Getting accepted to an American university or college is something many students around the world dream about. It gives you instant access to some of the world’s leading minds and best educational programs.
If you’ve accepted admission to an American university, you might be wondering how to succeed as an international student. The transition can seem intimidating, but these ten tips will help you adjust in no time.
1. Attend Freshman Orientation
Most universities require all incoming freshmen to attend a student orientation — but you should go even if it’s optional.
The presentations and tours will answer most of your questions including where everything is located on campus and how student life works. It’s a major stress reliever for anyone who thinks they won’t know what to do once they move into their dorm room.
2. Meet Your Mentor
As of 2019, international students comprised 12% of the total student population across the US. American universities know that international students can’t succeed without proper support. Accordingly, they’re setup to help each new wave of international students succeed.
Contact your college’s international office to meet with a mentor. They’ll match you with upper-level students or staff members who have lived your experience and can answer questions throughout your academic career.
3. Reach Out to Your Roommates
Your roommates can make your college experience wonderful… or stress you out.

┄┄┄┄┄┄┄┄┄┄

Stated problem: Please reproduce the passage of the article on succeeding as an international student, word for word, from "The presentations and" up to and including "your academic career.".

Data:
┄┄┄┄┄┄┄┄┄┄

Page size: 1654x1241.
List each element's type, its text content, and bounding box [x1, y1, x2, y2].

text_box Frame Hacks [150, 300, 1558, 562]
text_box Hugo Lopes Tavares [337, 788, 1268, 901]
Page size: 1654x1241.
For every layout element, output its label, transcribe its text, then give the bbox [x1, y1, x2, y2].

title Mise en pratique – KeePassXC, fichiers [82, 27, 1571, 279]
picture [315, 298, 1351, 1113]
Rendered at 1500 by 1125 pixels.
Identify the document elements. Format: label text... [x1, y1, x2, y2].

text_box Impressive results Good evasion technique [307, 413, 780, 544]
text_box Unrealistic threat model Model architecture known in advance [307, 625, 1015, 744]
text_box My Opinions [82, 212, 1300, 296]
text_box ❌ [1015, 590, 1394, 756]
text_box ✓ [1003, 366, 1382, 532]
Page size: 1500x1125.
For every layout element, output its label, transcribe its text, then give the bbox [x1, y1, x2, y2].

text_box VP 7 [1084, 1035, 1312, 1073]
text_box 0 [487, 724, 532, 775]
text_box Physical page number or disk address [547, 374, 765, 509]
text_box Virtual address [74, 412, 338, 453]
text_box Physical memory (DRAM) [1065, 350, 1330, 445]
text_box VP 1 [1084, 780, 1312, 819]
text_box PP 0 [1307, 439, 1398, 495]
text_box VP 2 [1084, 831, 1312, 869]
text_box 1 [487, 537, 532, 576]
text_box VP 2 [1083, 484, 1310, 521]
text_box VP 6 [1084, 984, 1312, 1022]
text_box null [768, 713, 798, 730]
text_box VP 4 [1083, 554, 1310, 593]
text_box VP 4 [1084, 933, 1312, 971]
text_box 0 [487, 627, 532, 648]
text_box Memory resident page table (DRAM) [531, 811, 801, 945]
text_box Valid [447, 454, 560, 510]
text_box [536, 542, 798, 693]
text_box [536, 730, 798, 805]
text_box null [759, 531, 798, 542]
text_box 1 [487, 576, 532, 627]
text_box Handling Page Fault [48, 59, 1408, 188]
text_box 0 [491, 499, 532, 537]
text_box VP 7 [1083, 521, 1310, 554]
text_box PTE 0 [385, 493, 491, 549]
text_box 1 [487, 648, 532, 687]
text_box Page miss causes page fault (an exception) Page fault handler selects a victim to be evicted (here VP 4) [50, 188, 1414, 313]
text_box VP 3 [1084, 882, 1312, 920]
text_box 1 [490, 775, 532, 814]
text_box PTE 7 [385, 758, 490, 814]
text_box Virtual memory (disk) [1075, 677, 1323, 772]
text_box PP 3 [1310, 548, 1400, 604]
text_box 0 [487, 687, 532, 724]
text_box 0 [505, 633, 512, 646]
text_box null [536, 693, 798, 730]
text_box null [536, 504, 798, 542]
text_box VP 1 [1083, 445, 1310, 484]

┄┄┄┄┄┄┄┄┄┄

Full output:
The presentations and tours will answer most of your questions including where everything is located on campus and how student life works. It’s a major stress reliever for anyone who thinks they won’t know what to do once they move into their dorm room.
2. Meet Your Mentor
As of 2019, international students comprised 12% of the total student population across the US. American universities know that international students can’t succeed without proper support. Accordingly, they’re setup to help each new wave of international students succeed.
Contact your college’s international office to meet with a mentor. They’ll match you with upper-level students or staff members who have lived your experience and can answer questions throughout your academic career.